*WORK INSTRUCTIONS:*
**a)** Answer these from the article about Jill Brzezinski-Conley below:
(i) How long is the documentary about her?
(ii) How old was she when doctors diagnosed her with breast cancer?
(iii) According to the Centers for Disease Control and Prevention, how many women were diagnosed with breast cancer in 2009?
**b)** Please write out word for word the passage of the article about Jill Brzezinski-Conley that opens with the words containing "Jill Brzezinski-Conley is" and closes with "weeks on Vimeo.com.".

*PAGE EXTRACT:*

+++

You would never guess that the woman in a photo who is smiling and swishing a pink tulle gown in front of the Eiffel Tower underwent 16 rounds of chemotherapy and five surgeries when she was diagnosed with breast cancer four years ago. You would also never guess that after a yearlong remission, she was diagnosed with incurable bone cancer.
Jill Brzezinski-Conley is beautiful even with a gap in her dress where her right breast used to be, and she wants other women to feel that way too.
"If I could change one woman's life, I would die the happiest woman," she says during the opening of the 15-minute documentary about her, "The Light That Shines."
The film already has more than 358,000 views, and it's only been up for two weeks on Vimeo.com.
"A woman who's diagnosed or already has it, I'm sure she's scared and she feels alone," Brzezinski-Conley told ABCNews.com, addressing why she decided to share her story with the world. "I didn't want people to feel alone anymore."
In the documentary Brzezinski-Conley takes a trip to Paris to pose in couture gowns for photographer Sue Bryce, while first-time documentary maker Hailey Bartholomew films the experience. The film also includes reenactments of pivotal moments in Brzezinski-Conley's story as she tells it - from crying in the car after the startling breast cancer diagnosis after just a few months of marriage to going out on a dinner date with her husband and ditching a fancy wig halfway through because "this isn't me."
Since the film debuted online, Brzezinski-Conley said she receives 500 messages a night from people all over the world who want to thank her for making their wives feel better about cancer, teaching their daughters to appreciate their bodies, or just being courageous enough to show her scarred chest. She's received notes from fans in Poland, Russia, Kenya, India and New Zealand.
But perhaps the best reaction came from Brzezinski-Conley's mother.
"She started crying and said, 'I've never been so proud of you,'" Brzezinski-Conley said.
Still Brzezinski-Conley said she doesn't want to sugarcoat her experience with cancer.
Doctors diagnosed Brzezinski-Conley with breast cancer when she was 31 years old, and she had a double mastectomy as a result. Although she initially had two breast implants, one became infected because of the radiation, so it had to be removed.
"I've been through hell and back," she told ABCNews.com. "The chemo was so intense. I felt like it was killing me. The side effects you hear about and read about - it was times ten. But good things are finally starting to happen. "
Yet Brzezinski-Conley posed bare-chested for Bryce and Bartholomew proudly, flexing her arm muscles and smiling down at her scar in a few shots.
"If we can show everybody through her how to just be so beautiful, so beautiful with those scars out, then anybody pretty much can confront anything in themselves after seeing something that beautiful," Bryce says in the film.
Brzezinski-Conley says in the film she has a prosthetic breast, but she doesn't bother to wear it. She told ABCNews.com that people talk about mastectomies and breast cancer, but they never show what it looks like, and she wanted to change that.
Breast cancer is the most common cancer among women of all races, according to the Centers for Disease Control and Prevention. In 2009, the most recent year available, nearly 212,000 women were diagnosed with the disease.
"I will say that the entire time that she was without clothes I never saw any scars on her body," Bryce said. "I only saw this incredible smile."

+++

*Page images and extracted text:*
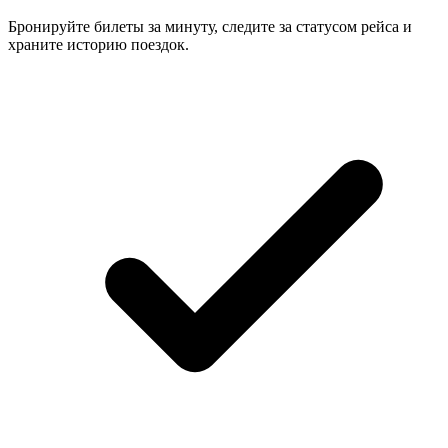
Бронируйте билеты за минуту, следите за статусом рейса и
храните историю поездок.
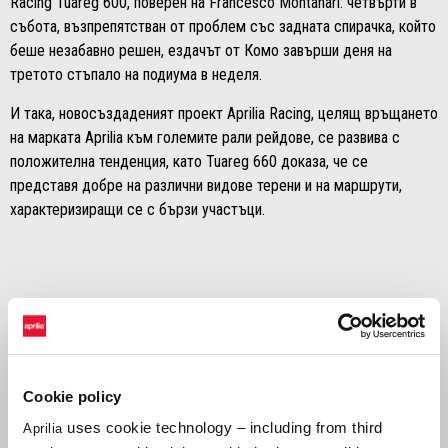
Racing Tuareg 600, поверен на Francesco Montanari: четвърти в
събота, възпрепятстван от проблем със задната спирачка, който
беше незабавно решен, ездачът от Комо завърши деня на
третото стъпало на подиума в неделя.
И така, новосъздаденият проект Aprilia Racing, целящ връщането
на марката Aprilia към големите рали рейдове, се развива с
положителна тенденция, като Tuareg 660 доказа, че се
представя добре на различни видове терени и на маршрути,
характеризиращи се с бързи участъци.
Jacopo Cerutti
„Беше страхотен уикенд! Честно казано, мислех, че щяхме да се
затрудним малко по тези маршрути, с доста бързи и специални
изпитания. В събота ми отне малко време, за да се адаптирам
Cookie policy
отново към мотора, докато Botturi започна изключително силно
uses cookie technology – including from third
Aprilia
веднага и успя да ме победи, макар и не много, но беше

+++

*SOLUTIONS BELOW:*
**a)**
(i) 15 minutes
(ii) 31
(iii) Nearly 212,000

**b)**
Jill Brzezinski-Conley is beautiful even with a gap in her dress where her right breast used to be, and she wants other women to feel that way too.
"If I could change one woman's life, I would die the happiest woman," she says during the opening of the 15-minute documentary about her, "The Light That Shines."
The film already has more than 358,000 views, and it's only been up for two weeks on Vimeo.com.